Reproduce verbatim the portion of the passage on wearable devices and security from "Next week, Apple" up to and including "risks and concerns?".

Document passage -
○ ○ ○ ○
Will Wearable Devices Create More Security and Privacy Breaches?

Next week, Apple plans to unveil their Apple Watch with availability in April.  Already out in the market are other wearable devices including Fitbit, Pebble smartwatch and others.  In the meantime, we have become more and more tied to our smart phones and tablets and see opportunities for being connected to other devices as the next best thing.  But are there also risks and concerns?

The opportunities for wearables are tremendous. From collecting health information to replacing physical credit cards.  Apple Pay is a great new feature that makes purchasing more convenient.  Adding that functionality to its watch enables an even better experience.  But the idea of wearable devices can be extended to multiple applications.  It could unlock and even start a car as we get near it, unlock our front door without scrambling for our house keys.  Houses with alarms enabled could recognize the device and instantly disable without the need to punch in a code.  Heck, a wearable device could make physical keys a thing of the past. 

But what about privacy and security?  Are we opening up additional risk that these kinds of locks could be more easily opened with other sophisticated technology?  Will our health information, like our bank and credit card data, be at risk as well?  Is there something to be said for a physical lock as opposed to a digital one?  These seem like huge challenges that have not been fully addressed.  As more and more consumers suffer from credit card fraud, are we opening Pandora's box?
○ ○ ○ ○
Extracted information -
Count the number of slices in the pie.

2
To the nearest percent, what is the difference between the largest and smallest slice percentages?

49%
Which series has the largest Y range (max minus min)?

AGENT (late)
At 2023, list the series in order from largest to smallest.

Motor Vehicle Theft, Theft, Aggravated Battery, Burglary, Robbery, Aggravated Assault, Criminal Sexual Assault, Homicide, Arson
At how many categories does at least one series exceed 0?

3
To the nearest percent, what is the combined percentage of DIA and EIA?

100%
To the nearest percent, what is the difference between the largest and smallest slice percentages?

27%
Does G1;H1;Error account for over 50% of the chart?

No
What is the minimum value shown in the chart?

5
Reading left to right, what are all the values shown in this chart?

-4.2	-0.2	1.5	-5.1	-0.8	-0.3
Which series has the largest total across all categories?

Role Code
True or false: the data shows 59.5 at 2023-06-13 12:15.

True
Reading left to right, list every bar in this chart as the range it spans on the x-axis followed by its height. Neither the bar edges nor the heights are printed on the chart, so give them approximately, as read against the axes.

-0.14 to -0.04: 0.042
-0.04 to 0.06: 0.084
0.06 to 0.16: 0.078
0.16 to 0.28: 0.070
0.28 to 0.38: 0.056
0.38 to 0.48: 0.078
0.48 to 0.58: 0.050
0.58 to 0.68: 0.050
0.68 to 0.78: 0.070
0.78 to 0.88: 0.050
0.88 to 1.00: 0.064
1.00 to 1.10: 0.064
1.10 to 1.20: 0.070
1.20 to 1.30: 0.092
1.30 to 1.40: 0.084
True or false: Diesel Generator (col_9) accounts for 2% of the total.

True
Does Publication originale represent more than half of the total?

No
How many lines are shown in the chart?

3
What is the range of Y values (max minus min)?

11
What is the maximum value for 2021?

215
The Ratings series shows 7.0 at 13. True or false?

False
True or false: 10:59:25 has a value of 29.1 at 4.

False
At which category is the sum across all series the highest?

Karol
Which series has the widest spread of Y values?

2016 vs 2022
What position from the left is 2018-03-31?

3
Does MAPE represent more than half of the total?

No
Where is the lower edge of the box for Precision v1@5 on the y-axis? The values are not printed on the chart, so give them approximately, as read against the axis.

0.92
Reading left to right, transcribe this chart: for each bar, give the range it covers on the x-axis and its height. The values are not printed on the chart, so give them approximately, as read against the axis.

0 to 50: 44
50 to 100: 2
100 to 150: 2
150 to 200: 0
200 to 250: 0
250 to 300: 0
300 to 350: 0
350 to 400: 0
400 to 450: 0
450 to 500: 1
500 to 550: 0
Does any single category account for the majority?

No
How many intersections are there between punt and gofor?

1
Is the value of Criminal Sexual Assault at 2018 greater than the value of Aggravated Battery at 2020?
○ ○ ○ ○
Exercise result -
Next week, Apple plans to unveil their Apple Watch with availability in April.  Already out in the market are other wearable devices including Fitbit, Pebble smartwatch and others.  In the meantime, we have become more and more tied to our smart phones and tablets and see opportunities for being connected to other devices as the next best thing.  But are there also risks and concerns?